Autonome stürmen TV-Station in Athen: Mehrere Schüsse - Niemand wurde verletzt
- Täter mindestens zu viert - Motive noch immer unklar
- PLUS: Bombenanschlag auf Bankfiliale vereitelt
Experten warnen vor Gewaltspirale in Griechenland

Serie von Anschlägen in Griechenland: Unbekannte feuerten mehrere Schüsse auf das Gebäude des viertgrößten Fernsehsenders Griechenlands, ALTER, ab. Verletzt wurde nach übereinstimmenden Berichten griechischer Medien niemand. Zunächst blieben die Motive für die Attacke unklar. Der Verband der griechischen Journalisten (ESIEA) verurteilte den Angriff. Die Polizei vermutet, dass linksgerichtete Autonome hinter der Attacke stecken könnten, hieß es.
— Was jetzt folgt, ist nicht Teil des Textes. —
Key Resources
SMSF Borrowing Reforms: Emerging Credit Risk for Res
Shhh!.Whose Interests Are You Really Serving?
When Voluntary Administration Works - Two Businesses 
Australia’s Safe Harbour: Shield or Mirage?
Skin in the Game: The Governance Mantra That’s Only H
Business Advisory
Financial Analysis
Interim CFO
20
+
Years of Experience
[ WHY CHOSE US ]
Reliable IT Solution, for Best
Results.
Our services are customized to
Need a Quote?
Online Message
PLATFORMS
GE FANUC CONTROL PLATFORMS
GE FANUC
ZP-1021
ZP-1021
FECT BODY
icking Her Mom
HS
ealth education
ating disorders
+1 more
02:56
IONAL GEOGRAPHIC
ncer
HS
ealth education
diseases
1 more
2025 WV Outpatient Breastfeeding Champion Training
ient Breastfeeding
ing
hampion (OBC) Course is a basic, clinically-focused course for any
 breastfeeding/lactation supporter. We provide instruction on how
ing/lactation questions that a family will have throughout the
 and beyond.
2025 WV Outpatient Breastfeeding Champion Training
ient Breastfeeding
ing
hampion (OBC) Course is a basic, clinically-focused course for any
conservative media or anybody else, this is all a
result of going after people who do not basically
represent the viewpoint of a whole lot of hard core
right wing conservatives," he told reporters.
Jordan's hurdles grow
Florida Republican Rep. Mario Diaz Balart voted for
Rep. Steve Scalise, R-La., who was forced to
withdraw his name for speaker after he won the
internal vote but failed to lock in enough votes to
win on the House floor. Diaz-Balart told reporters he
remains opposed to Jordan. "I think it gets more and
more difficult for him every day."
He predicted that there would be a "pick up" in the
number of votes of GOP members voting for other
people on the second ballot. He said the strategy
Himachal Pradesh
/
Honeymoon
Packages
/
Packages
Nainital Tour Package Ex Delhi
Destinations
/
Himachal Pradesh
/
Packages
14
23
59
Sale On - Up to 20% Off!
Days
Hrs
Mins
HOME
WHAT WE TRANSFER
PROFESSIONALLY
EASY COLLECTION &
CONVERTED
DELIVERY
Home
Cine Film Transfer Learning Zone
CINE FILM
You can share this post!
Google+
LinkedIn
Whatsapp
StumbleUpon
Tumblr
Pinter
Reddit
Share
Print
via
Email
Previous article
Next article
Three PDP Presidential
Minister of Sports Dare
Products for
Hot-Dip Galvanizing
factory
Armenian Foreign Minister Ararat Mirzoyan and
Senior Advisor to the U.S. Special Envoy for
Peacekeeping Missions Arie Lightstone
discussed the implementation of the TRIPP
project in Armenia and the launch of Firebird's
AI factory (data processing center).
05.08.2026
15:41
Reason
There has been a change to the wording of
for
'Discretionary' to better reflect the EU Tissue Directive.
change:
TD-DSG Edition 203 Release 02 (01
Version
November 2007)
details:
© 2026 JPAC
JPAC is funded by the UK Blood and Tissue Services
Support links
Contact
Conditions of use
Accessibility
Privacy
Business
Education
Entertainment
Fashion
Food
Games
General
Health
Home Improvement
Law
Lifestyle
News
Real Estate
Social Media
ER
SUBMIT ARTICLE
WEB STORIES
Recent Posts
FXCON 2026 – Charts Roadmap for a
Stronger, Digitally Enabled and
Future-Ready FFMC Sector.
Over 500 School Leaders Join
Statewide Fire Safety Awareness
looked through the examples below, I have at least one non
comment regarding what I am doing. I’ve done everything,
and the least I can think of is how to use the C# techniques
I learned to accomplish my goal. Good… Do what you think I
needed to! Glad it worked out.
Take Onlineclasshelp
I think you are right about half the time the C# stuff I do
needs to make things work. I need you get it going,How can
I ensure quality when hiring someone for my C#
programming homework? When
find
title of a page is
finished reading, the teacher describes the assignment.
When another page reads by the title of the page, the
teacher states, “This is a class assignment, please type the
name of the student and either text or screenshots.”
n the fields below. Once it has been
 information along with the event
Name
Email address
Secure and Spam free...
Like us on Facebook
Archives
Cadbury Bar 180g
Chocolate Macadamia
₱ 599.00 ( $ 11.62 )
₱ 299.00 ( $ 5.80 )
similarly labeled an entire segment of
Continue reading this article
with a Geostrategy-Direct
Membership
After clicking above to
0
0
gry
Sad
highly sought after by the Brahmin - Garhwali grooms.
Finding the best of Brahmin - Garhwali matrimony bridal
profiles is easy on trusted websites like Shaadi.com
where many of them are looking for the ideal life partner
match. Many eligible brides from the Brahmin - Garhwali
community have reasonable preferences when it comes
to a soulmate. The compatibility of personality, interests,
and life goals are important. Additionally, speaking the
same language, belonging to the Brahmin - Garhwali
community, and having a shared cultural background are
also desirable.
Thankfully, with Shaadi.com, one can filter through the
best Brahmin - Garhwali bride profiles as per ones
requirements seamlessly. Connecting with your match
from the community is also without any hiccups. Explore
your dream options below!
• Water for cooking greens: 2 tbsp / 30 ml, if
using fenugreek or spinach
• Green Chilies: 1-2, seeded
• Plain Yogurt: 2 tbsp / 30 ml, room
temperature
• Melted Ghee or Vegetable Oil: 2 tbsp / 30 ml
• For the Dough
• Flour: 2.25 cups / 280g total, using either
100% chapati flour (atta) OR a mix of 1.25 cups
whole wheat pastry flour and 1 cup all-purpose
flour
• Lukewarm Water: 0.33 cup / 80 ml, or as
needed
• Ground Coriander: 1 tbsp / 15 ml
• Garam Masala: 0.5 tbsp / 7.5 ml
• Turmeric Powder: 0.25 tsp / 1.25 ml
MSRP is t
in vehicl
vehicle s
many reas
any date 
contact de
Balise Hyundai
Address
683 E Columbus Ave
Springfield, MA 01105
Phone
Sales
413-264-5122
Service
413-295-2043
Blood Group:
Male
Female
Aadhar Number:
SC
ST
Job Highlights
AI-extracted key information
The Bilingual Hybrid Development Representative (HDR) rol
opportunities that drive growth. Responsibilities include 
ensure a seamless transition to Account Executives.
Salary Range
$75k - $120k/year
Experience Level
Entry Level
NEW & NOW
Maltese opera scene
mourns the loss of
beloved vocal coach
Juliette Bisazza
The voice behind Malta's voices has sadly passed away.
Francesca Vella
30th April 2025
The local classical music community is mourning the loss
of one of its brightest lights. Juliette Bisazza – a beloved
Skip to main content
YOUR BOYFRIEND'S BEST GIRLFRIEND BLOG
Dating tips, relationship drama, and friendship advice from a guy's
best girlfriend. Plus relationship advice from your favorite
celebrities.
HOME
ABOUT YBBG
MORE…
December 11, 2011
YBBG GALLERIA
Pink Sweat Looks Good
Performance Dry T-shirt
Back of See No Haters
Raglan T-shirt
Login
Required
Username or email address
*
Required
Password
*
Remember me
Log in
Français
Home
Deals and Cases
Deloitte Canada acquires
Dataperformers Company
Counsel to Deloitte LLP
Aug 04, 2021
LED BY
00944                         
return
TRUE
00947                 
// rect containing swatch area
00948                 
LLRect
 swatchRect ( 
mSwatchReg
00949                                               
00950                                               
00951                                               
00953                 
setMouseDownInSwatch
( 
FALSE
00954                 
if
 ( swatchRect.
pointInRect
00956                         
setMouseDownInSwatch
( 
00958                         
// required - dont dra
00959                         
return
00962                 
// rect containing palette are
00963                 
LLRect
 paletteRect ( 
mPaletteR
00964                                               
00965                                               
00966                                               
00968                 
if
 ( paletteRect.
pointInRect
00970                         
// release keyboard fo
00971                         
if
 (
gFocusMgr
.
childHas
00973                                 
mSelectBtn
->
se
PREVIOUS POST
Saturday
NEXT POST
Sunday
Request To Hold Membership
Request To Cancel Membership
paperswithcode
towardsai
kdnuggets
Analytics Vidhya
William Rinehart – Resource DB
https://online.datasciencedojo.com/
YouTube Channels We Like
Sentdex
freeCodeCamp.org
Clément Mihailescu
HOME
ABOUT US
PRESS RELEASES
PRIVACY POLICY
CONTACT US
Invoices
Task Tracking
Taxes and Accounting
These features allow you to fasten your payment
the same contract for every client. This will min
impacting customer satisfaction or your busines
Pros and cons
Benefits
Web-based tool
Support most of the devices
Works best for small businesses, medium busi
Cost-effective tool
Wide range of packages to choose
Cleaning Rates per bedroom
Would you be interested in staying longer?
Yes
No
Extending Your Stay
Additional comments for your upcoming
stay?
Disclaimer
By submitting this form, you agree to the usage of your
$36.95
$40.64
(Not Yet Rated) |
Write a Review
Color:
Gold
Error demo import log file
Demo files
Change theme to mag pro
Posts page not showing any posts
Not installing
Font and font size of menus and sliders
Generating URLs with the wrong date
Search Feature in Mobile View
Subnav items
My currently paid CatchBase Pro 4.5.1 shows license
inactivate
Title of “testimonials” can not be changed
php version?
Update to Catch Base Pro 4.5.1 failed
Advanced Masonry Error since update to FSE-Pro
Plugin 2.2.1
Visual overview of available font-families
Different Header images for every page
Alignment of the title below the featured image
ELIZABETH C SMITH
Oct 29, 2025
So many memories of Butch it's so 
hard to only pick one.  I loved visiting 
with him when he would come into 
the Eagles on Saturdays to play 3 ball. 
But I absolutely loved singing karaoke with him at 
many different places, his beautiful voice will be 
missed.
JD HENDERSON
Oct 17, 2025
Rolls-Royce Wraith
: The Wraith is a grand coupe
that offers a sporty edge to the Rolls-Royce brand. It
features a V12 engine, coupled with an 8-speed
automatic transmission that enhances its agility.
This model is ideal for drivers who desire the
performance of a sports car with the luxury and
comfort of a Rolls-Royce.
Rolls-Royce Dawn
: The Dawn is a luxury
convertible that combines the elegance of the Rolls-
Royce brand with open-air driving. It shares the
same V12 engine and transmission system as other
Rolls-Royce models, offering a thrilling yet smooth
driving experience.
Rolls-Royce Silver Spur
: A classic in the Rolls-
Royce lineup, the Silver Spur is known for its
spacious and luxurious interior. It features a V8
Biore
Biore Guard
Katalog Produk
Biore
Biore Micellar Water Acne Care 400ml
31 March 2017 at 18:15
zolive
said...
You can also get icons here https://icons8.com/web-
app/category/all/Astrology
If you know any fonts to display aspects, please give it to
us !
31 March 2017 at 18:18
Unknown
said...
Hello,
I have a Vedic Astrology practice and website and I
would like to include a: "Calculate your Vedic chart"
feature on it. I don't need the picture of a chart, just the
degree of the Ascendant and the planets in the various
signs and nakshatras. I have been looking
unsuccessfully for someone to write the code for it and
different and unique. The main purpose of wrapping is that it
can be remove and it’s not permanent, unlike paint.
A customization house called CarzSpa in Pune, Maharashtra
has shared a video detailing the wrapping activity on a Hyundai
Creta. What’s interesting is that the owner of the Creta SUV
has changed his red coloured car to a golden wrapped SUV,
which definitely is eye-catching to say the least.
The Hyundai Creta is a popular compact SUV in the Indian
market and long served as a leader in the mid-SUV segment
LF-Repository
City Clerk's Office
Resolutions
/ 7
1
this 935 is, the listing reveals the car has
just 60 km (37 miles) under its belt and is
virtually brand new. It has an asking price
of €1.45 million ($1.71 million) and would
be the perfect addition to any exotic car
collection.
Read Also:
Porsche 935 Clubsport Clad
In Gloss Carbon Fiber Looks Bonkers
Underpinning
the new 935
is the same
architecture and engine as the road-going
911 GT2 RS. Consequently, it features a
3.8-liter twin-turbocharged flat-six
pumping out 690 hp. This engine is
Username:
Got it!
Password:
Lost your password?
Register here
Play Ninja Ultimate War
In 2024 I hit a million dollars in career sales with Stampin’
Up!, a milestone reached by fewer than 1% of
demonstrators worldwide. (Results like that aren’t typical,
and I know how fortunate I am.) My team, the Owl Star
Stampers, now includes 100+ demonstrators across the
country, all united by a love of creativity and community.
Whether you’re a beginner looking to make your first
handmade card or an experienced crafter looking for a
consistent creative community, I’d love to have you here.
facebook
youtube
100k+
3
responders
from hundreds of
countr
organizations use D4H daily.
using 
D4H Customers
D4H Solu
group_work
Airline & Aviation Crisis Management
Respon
Die Täter sollen mindestens zu viert gewesen sein. Sie seien auf Motorrädern gekommen und hätten einen vor dem Gebäude postierten Sicherheitsmann aufgefordert, den Eingang zu verlassen. Anschließend feuerten sie nach Augenzeugenberichten mindestens 14 Schüsse auf geparkte Autos und das Gebäude ab. Am Tatort entdeckte die Polizei auch eine Brandbombe, die aber nicht explodierte.
Gewaltspirale
Antiterror-Experten fürchten, dass es in Griechenland zu einer Gewaltspirale kommt, die nur schwer zu stoppen sein werde. Unbekannte hatten in den vergangenen Wochen mit Maschinenpistolen und Handgranaten einen Polizisten verletzt und eine Polizeistation nahe Piräus angegriffen.
"Stadt-Guerilla"
Die Verantwortung dafür übernahmen die Untergrundorganisationen "Revolutionärer Kampf" und "Revolutionären- Sekte". Diese kündigten den Start einer "Stadt-Guerilla" in Griechenland an. Den Anfang hatten die Ausschreitungen im vergangenen Dezember genommen, als ein 15-Jähriger durch eine Polizeikugel zu Tode gekommen war.